== How to complete this task ==
Among the lines of the records, please find those that contain the word "Meldungen" and copy them.

== Provided information ==

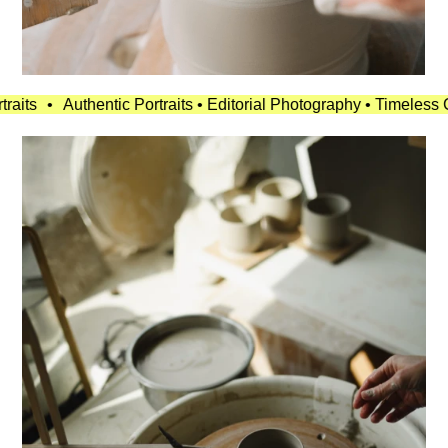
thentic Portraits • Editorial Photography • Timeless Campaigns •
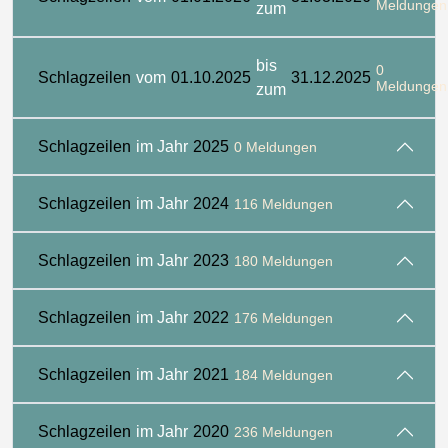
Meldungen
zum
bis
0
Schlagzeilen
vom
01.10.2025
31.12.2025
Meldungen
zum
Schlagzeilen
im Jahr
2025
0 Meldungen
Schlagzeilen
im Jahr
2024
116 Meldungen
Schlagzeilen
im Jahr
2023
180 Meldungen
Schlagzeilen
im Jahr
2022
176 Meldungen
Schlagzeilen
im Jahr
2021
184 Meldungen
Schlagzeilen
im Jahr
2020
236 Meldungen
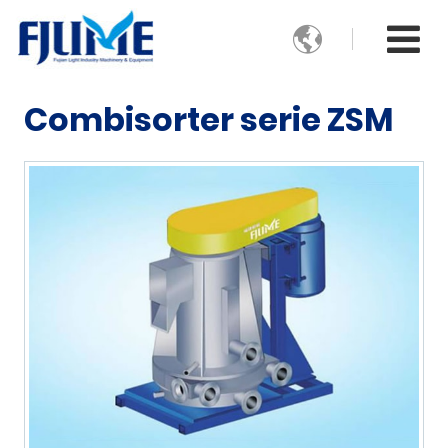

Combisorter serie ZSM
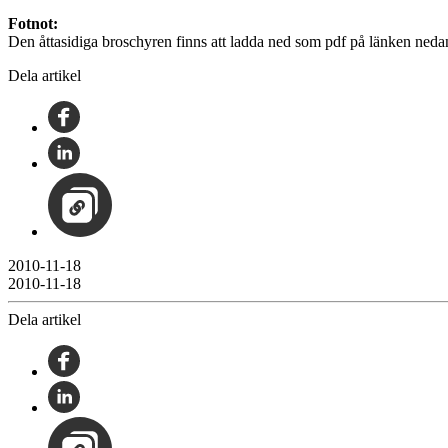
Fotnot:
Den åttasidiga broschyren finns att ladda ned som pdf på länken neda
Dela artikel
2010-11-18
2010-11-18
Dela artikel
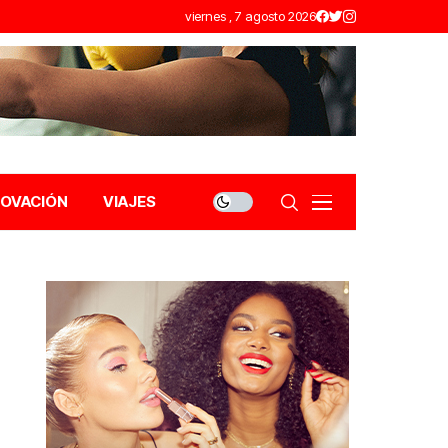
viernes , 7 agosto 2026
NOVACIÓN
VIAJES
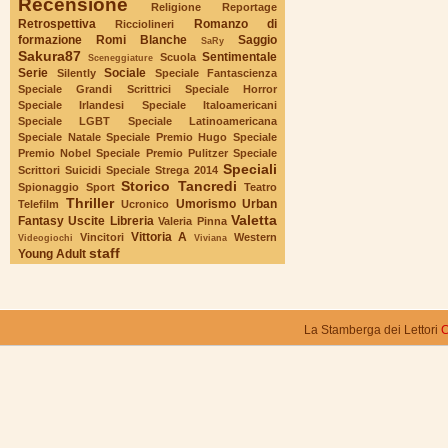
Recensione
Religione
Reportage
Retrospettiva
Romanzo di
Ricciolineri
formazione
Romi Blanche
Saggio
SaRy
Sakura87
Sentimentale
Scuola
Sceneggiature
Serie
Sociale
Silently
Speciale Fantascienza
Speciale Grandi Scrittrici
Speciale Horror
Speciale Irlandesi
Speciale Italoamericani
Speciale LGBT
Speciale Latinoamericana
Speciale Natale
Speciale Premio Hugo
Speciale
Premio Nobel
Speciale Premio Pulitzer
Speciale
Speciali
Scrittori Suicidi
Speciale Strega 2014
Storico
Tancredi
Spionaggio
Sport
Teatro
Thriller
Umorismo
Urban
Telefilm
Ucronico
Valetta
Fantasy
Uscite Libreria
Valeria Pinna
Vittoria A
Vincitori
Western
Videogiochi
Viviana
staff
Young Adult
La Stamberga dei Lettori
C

--

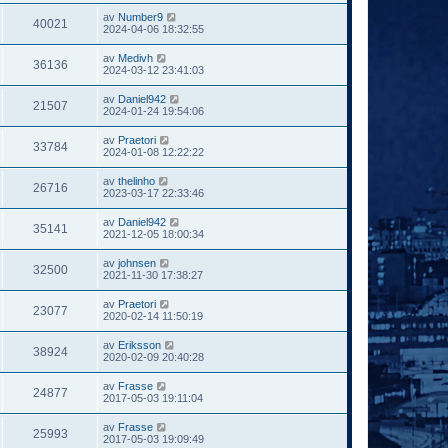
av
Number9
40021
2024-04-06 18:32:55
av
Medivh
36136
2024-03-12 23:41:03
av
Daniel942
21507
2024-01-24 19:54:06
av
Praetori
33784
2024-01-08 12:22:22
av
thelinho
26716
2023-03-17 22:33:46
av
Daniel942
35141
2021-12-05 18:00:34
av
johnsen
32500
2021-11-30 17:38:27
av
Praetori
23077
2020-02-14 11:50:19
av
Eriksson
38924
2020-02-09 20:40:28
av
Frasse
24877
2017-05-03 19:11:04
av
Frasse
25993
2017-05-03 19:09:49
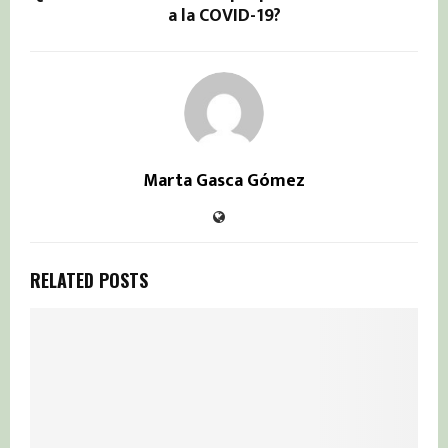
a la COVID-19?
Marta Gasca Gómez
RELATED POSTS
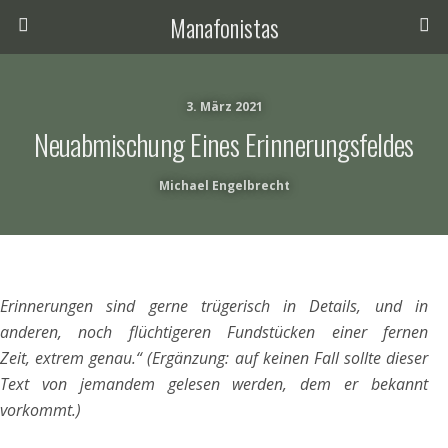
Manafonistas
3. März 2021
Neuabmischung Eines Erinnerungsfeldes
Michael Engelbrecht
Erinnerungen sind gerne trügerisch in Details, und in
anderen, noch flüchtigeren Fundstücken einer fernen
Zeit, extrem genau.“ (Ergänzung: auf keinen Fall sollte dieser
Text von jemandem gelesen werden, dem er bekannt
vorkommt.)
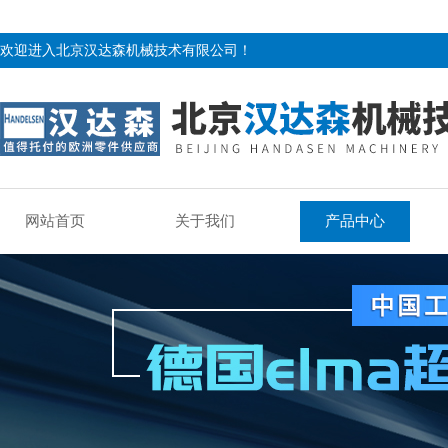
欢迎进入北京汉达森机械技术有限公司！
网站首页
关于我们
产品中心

== Task response ==
Meldungen
Meldungen
0 Meldungen
116 Meldungen
180 Meldungen
176 Meldungen
184 Meldungen
236 Meldungen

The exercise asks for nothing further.